In the areas controlled by rebelsSyrians are commemorating the tenth anniversary of the sarin gas attack in Eastern Ghouta and Muadamiyah al-Sham that killed 1,400 people, a crime attributed to Bashar al-Assad’s regime forces that remains unpunished.

At August 21, 2013the forces of the Damascus regime are launching attacks on these two areas that are close to Damascus and were then in the hands of the rebels.

The images of men, women and especially children, lifeless with the characteristic foam on the lips shocked the world. Entire families were wiped out, according to the rebels.

Demonstrations are taking place today in many cities in the zones that escape the control of the Damascus regime.

“We are not organizing this event to remember the massacre, because we have never forgotten it,” says one of the survivors of the attack in the city of Afrin.

“We continue to insist on the need to hold Mr Bashar al-Assadthe first responsible,” he says, adding that unfortunately, due to the people’s inaction, the regime continued to commit other massacres.

The United States has recorded 1,429 dead from the sarin attack, among them 426 children and accuse Damascus of carrying out the attack by violating the “red line” that had been set by the then president Barack Obama for military intervention in Syria.

But this massacre is a turning point for the war in Syria: the United States avoids at the last minute to go ahead with its allies in military strikes against the regime and accepts the proposal of Russia, an ally of Damascus, to “destroy” it chemical arsenal of the Syrian regime.

“Judgment Day”

It was an Apocalypse image. A scene indescribable, like the Day of Judgment,” says Mohammad Suleiman, a rescuer who lost five members of his family in Zamalka and remembers the piled up lifeless bodies.
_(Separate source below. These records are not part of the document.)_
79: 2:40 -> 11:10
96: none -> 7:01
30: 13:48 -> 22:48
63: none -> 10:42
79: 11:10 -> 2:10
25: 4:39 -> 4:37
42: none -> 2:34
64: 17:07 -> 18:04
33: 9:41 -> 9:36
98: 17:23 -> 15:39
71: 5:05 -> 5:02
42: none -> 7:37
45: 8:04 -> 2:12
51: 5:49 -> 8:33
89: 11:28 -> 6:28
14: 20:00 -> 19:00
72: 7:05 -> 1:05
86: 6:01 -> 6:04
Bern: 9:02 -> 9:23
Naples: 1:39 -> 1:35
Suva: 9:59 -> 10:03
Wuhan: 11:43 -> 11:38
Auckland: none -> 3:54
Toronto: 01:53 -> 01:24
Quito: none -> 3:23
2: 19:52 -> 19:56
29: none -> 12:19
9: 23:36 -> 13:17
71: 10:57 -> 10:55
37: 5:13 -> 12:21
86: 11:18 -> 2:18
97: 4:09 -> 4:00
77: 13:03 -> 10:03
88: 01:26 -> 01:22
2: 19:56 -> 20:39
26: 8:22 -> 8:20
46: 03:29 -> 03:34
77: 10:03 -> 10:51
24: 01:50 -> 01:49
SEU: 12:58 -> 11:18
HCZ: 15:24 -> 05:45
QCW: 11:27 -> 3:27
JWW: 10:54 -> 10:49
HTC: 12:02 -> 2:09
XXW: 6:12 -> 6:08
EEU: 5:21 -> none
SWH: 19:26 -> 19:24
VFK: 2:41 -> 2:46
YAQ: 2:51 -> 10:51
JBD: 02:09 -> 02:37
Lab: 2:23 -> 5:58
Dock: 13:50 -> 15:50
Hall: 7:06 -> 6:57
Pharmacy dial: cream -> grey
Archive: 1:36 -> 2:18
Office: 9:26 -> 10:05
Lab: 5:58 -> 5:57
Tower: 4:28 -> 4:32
Many of those who survived fled to northern Syria, which was still under rebel control when Ghouta fell to Damascus forces in 2018.

“I smelled death. I started taking the bodies to a nearby medical center,” says the rescuer, clarifying that he had covered his face to protect himself from the gas fumes.

He is said to have identified the bodies of his father and his neighbors who had been transferred to a center near his home. “They had numbers. My father was number 95.” His brother, his wife and two of their children also died.

“We dug one up common pit to bury hundreds of corpses. We hope that the countries of the whole world will be able to punish those responsible for this massacre”, he says.

Many reports and investigations blame Bashar al-Assad’s regime for other chemical attacks in the war that began in 2011 with the suppression of peaceful pro-democracy protests. Over half a million people lost their lives and millions became refugees.